As cellphones became an omnipresent part of life over the past two decades, head and neck injuries associated with the devices spiked dramatically, according to a new study.
Injuries were infrequent until 2007, but as cellphones became more popular -- and more distracting -- injuries soared. In 2016, there were 9,431 cellphone-related injuries, compared with 2,709 injuries in 2007.
"The biggest point isn't the objective numbers, it's the change you see around 2007," said Dr. Boris Paskhover, co-author of the new study, which was published Thursday in the journal JAMA Otolaryngology.
During the last 10 years, the way we use our phones has drastically changed. Apple launched its first iPhone in 2007, and since then, cellphones are used more like computers than like landline devices they replaced.
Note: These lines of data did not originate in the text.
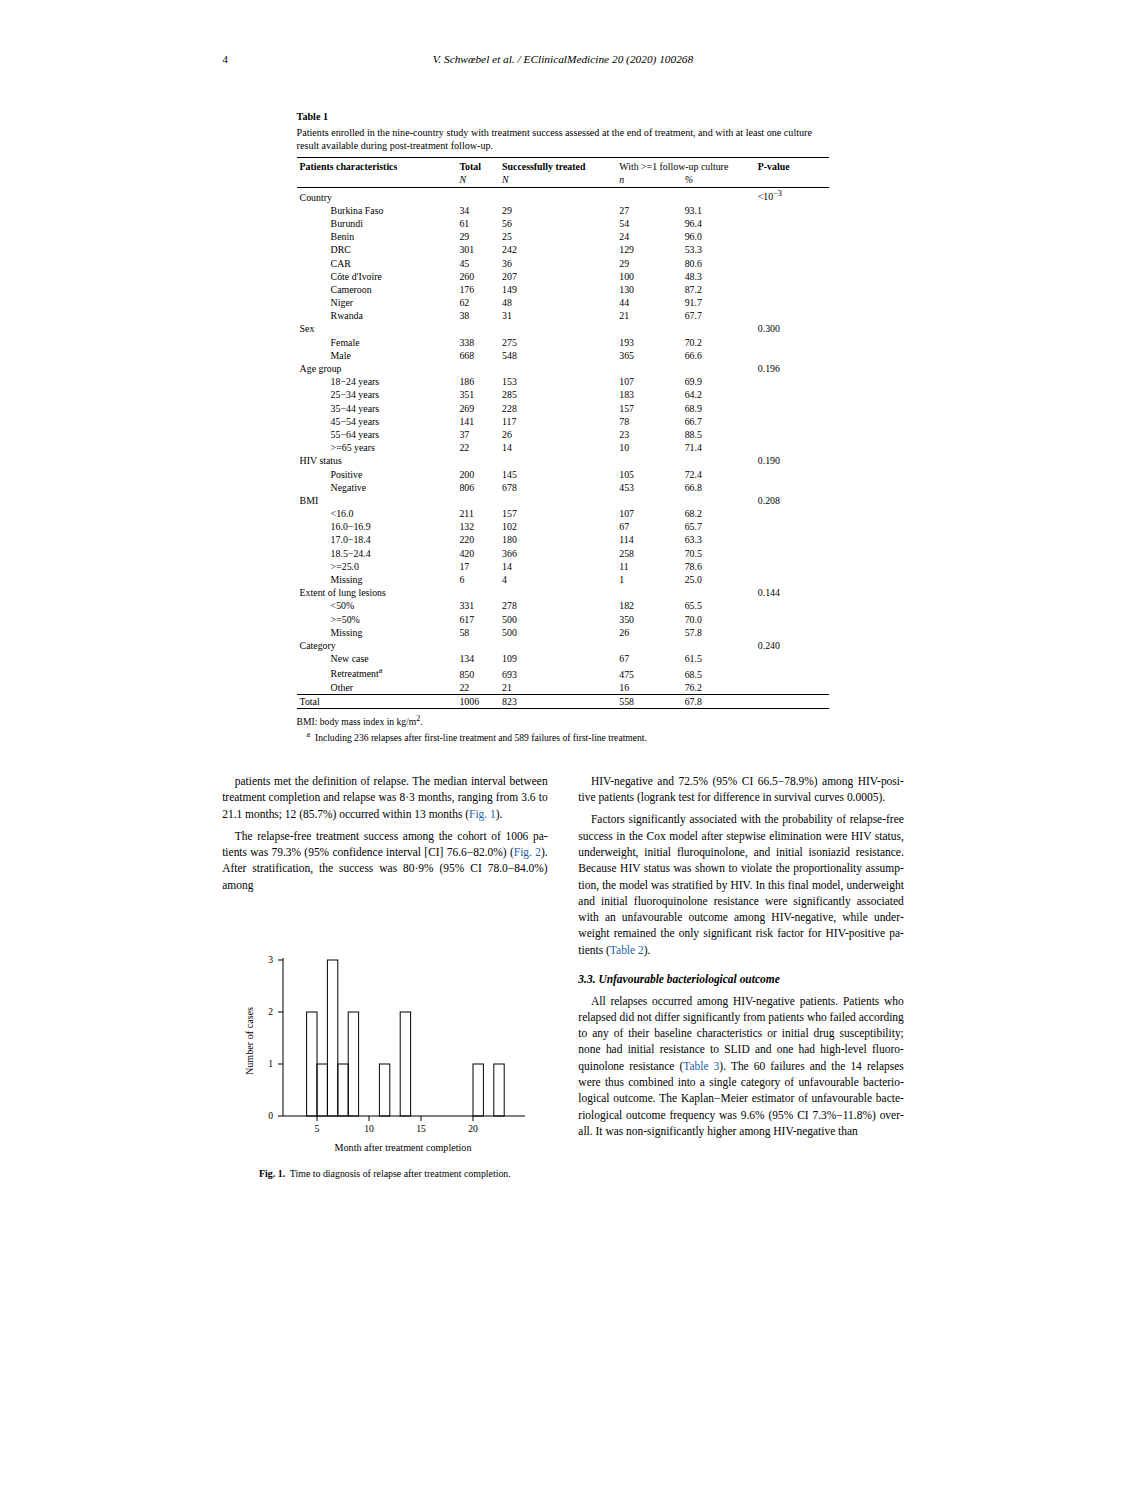4
V. Schwœbel et al. / EClinicalMedicine 20 (2020) 100268
Table 1 Patients enrolled in the nine-country study with treatment success assessed at the end of treatment, and with at least one culture result available during post-treatment follow-up.
| Patients characteristics | Total | Successfully treated | With >=1 follow-up culture | P-value |
| --- | --- | --- | --- | --- |
| | N | N | n | % | |
| Country | | | | | <10 −3 |
| Burkina Faso | 34 | 29 | 27 | 93.1 | |
| Burundi | 61 | 56 | 54 | 96.4 | |
| Benin | 29 | 25 | 24 | 96.0 | |
| DRC | 301 | 242 | 129 | 53.3 | |
| CAR | 45 | 36 | 29 | 80.6 | |
| Côte d'Ivoire | 260 | 207 | 100 | 48.3 | |
| Cameroon | 176 | 149 | 130 | 87.2 | |
| Niger | 62 | 48 | 44 | 91.7 | |
| Rwanda | 38 | 31 | 21 | 67.7 | |
| Sex | | | | | 0.300 |
| Female | 338 | 275 | 193 | 70.2 | |
| Male | 668 | 548 | 365 | 66.6 | |
| Age group | | | | | 0.196 |
| 18−24 years | 186 | 153 | 107 | 69.9 | |
| 25−34 years | 351 | 285 | 183 | 64.2 | |
| 35−44 years | 269 | 228 | 157 | 68.9 | |
| 45−54 years | 141 | 117 | 78 | 66.7 | |
| 55−64 years | 37 | 26 | 23 | 88.5 | |
| >=65 years | 22 | 14 | 10 | 71.4 | |
| HIV status | | | | | 0.190 |
| Positive | 200 | 145 | 105 | 72.4 | |
| Negative | 806 | 678 | 453 | 66.8 | |
| BMI | | | | | 0.208 |
| <16.0 | 211 | 157 | 107 | 68.2 | |
| 16.0−16.9 | 132 | 102 | 67 | 65.7 | |
| 17.0−18.4 | 220 | 180 | 114 | 63.3 | |
| 18.5−24.4 | 420 | 366 | 258 | 70.5 | |
| >=25.0 | 17 | 14 | 11 | 78.6 | |
| Missing | 6 | 4 | 1 | 25.0 | |
| Extent of lung lesions | | | | | 0.144 |
| <50% | 331 | 278 | 182 | 65.5 | |
| >=50% | 617 | 500 | 350 | 70.0 | |
| Missing | 58 | 500 | 26 | 57.8 | |
| Category | | | | | 0.240 |
| New case | 134 | 109 | 67 | 61.5 | |
| Retreatment a | 850 | 693 | 475 | 68.5 | |
| Other | 22 | 21 | 16 | 76.2 | |
| Total | 1006 | 823 | 558 | 67.8 | |
BMI: body mass index in kg/m2.
a Including 236 relapses after first-line treatment and 589 failures of first-line treatment.
patients met the definition of relapse. The median interval between treatment completion and relapse was 8·3 months, ranging from 3.6 to 21.1 months; 12 (85.7%) occurred within 13 months (Fig. 1).
The relapse-free treatment success among the cohort of 1006 patients was 79.3% (95% confidence interval [CI] 76.6−82.0%) (Fig. 2). After stratification, the success was 80·9% (95% CI 78.0−84.0%) among
0 1 2 3 5 10 15 20 Number of cases Month after treatment completion
Fig. 1. Time to diagnosis of relapse after treatment completion.
HIV-negative and 72.5% (95% CI 66.5−78.9%) among HIV-positive patients (logrank test for difference in survival curves 0.0005).
Factors significantly associated with the probability of relapse-free success in the Cox model after stepwise elimination were HIV status, underweight, initial fluroquinolone, and initial isoniazid resistance. Because HIV status was shown to violate the proportionality assumption, the model was stratified by HIV. In this final model, underweight and initial fluoroquinolone resistance were significantly associated with an unfavourable outcome among HIV-negative, while underweight remained the only significant risk factor for HIV-positive patients (Table 2).
3.3. Unfavourable bacteriological outcome
All relapses occurred among HIV-negative patients. Patients who relapsed did not differ significantly from patients who failed according to any of their baseline characteristics or initial drug susceptibility; none had initial resistance to SLID and one had high-level fluoroquinolone resistance (Table 3). The 60 failures and the 14 relapses were thus combined into a single category of unfavourable bacteriological outcome. The Kaplan−Meier estimator of unfavourable bacteriological outcome frequency was 9.6% (95% CI 7.3%−11.8%) overall. It was non-significantly higher among HIV-negative than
"We're not using them as phones anymore," said Paskhover, who is also a surgeon at Rutgers New Jersey Medical School. "We're not paying attention to our surroundings."
The most common forms of self-reported cellphone injury were lacerations and abrasions, followed by internal organ injuries, which includes traumatic brain injuries. Many of these injuries were caused by people using their phones while doing other activities, such as texting while walking or driving.
Researchers analyzed a national database of 2,501 patients who went to the emergency room for cellphone injuries and found that teenagers and young adults between the ages of 13 and 29 were most likely to report cellphone-related injuries occurring because they were distracted.
It's also likely that cellphone injuries are under-counted, according to Paskhover, since there can be legal ramifications to admitting to texting while driving for example. Importantly, as our social behavior changes, "We have to be more aware of our surroundings," he added.